Ongoing neuroaxonal damage is a major contributor to disease progression and long-term disability in multiple sclerosis. However, spatio-temporal distribution and pathophysiological mechanisms of neuroaxonal damage during acute relapses and later chronic disease stages remain poorly understood.
Here, we applied immunohistochemistry, single-molecule array, spatial transcriptomics, and microglia/axon co-cultures to gain insight into spatio-temporal neuroaxonal damage in experimental autoimmune encephalomyelitis (EAE).
Association of spinal cord white matter lesions and blood-based neurofilament light (sNfL) levels revealed a distinct, stage-dependent anatomical pattern of neuroaxonal damage: in chronic EAE, sNfL levels were predominately associated with anterolateral lumbar lesions, whereas in early EAE sNfL showed no correlation with lesions in any anatomical location. Furthermore, neuroaxonal damage in late EAE was largely confined to white matter lesions but showed a widespread distribution in early EAE. Following this pattern of neuroaxonal damage, spatial transcriptomics revealed a widespread cyto- and chemokine response at early disease stages, whereas late EAE was characterized by a prominent glial cell accumulation in white matter lesions. These findings were corroborated by immunohistochemistry and microglia/axon co-cultures, which further revealed a strong association between CNS myeloid cell activation and neuroaxonal damage both in vivo and in vitro.
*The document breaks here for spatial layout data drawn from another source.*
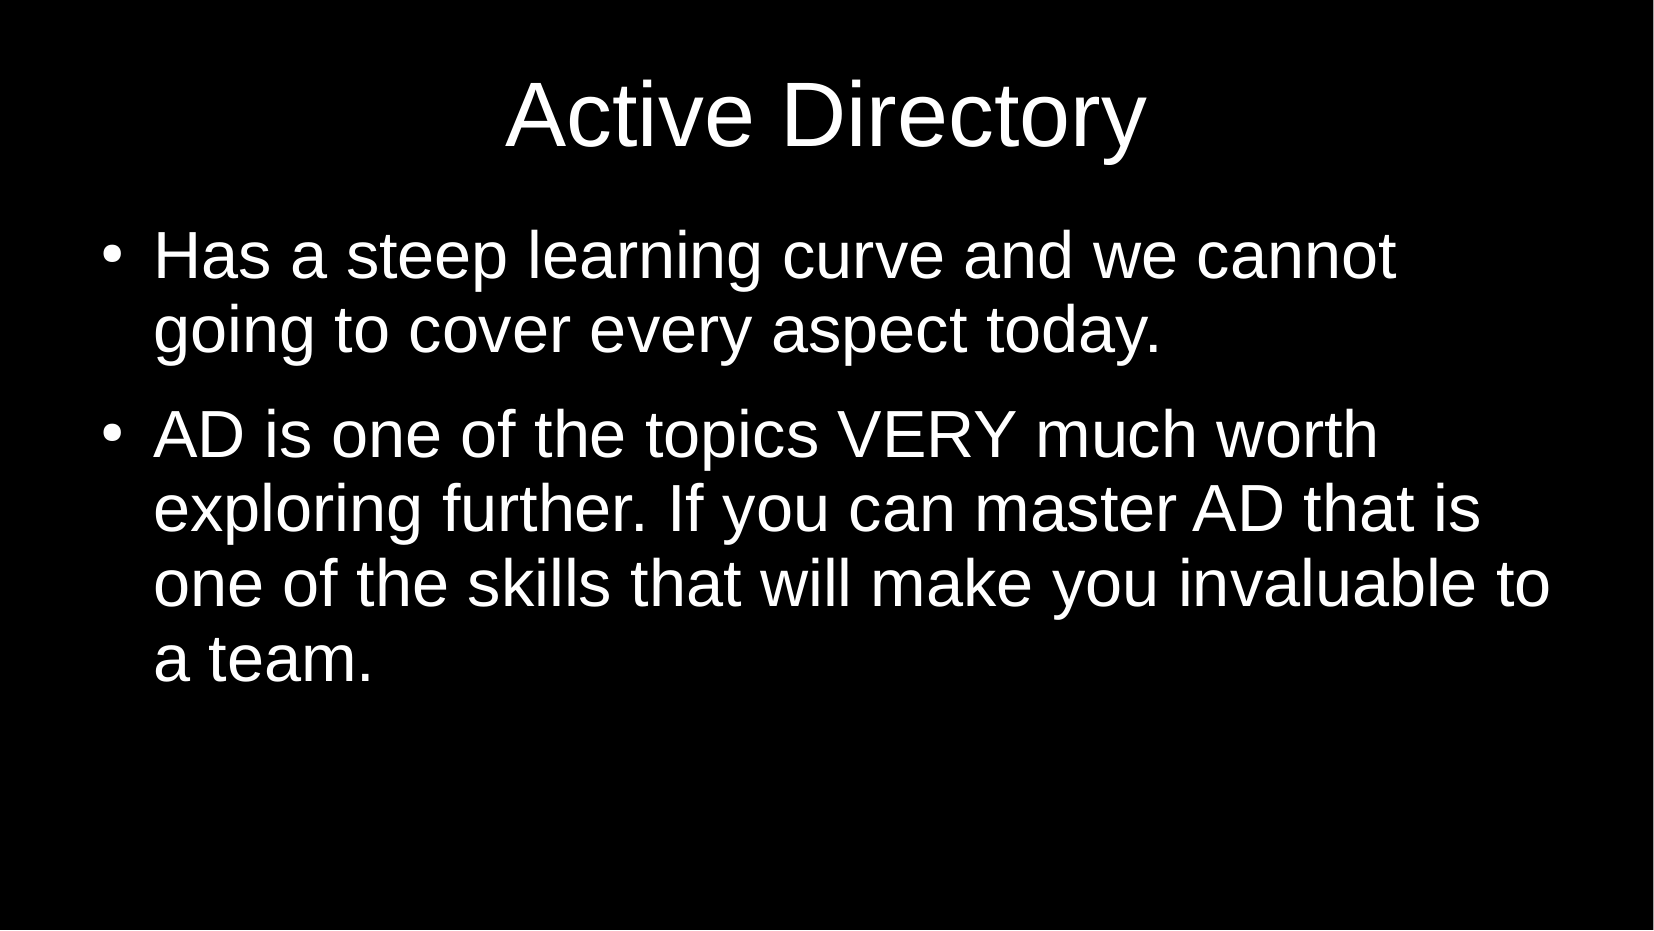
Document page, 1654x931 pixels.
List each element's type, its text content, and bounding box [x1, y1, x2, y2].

title Active Directory [82, 37, 1571, 193]
list Has a steep learning curve and we cannot going to cover every aspect today. AD is one of the topics VERY much worth exploring further. If you can master AD that is one of the skills that will make you invaluable to a team. [82, 217, 1571, 758]
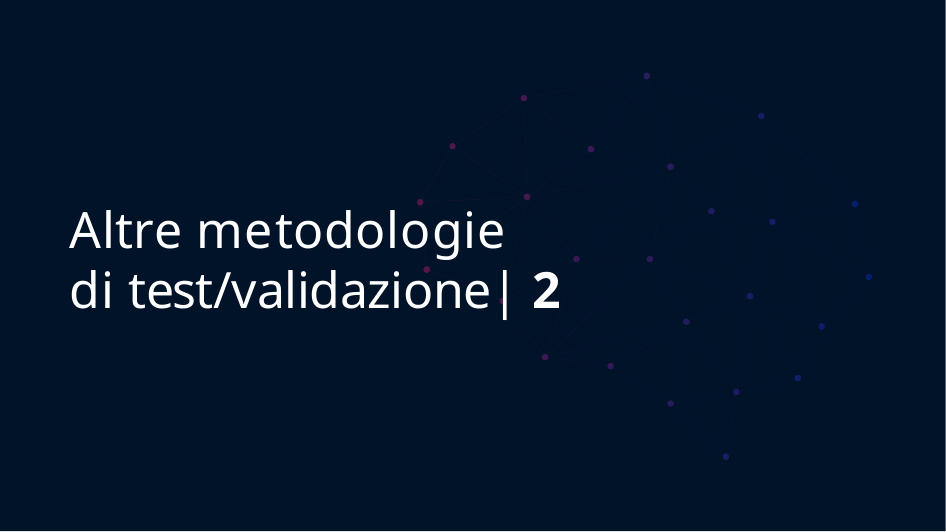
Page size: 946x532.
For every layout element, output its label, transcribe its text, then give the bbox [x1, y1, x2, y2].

picture [310, 32, 946, 500]
title Altre metodologie di test/validazione| 2 [67, 196, 580, 379]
Our findings indicate that CNS myeloid cells may play a crucial role in driving neuroaxonal damage in EAE. Moreover, neuroaxonal damage can progress in a stage-dependent centripetal manner, transitioning from normal-appearing white matter to focal white matter lesions. These insights may contribute to a better understanding of neurodegeneration and elevated sNfL levels observed in multiple sclerosis patients at different disease stages.
神经轴突损伤是多发性硬化症疾病进展和长期残疾的主要原因。然而,急性发作和后期慢性疾病阶段神经轴突损伤的时空分布和病理生理机制仍知之甚少。
在这里,我们应用免疫组织化学、单分子阵列、空间转录组学和小胶质细胞/轴突共培养技术,深入了解实验性自身免疫性脑脊髓炎(EAE)中的时空神经轴突损伤。
脊髓白质病变与基于血液的神经丝轻链(sNfL)水平的相关性揭示了神经轴突损伤的一种独特的、与疾病阶段相关的解剖模式:在慢性 EAE 中,sNfL 水平主要与前外侧腰椎病变相关,而在早期 EAE 中,sNfL 与任何解剖部位的病变均无相关性。此外,晚期 EAE 中的神经轴突损伤主要局限于白质病变,但在早期 EAE 中呈广泛分布。根据这种神经轴突损伤模式,空间转录组学揭示了疾病早期广泛的细胞因子和趋化因子反应,而晚期 EAE 的特征是白质病变中明显的神经胶质细胞聚集。免疫组织化学和小胶质细胞/轴突共培养实验进一步证实了这一发现,这些实验进一步表明,中枢神经系统髓样细胞的激活与体内和体外的神经轴突损伤之间存在强烈的关联。
我们的研究结果表明,中枢神经系统髓样细胞可能在 EAE 中驱动神经轴突损伤中发挥关键作用。此外,神经轴突损伤可以以与疾病阶段相关的向心性方式进展,从正常外观的白质过渡到局灶性白质病变。这些见解可能有助于更好地理解多发性硬化症患者在不同疾病阶段观察到的神经退行性变和升高的 sNfL 水平。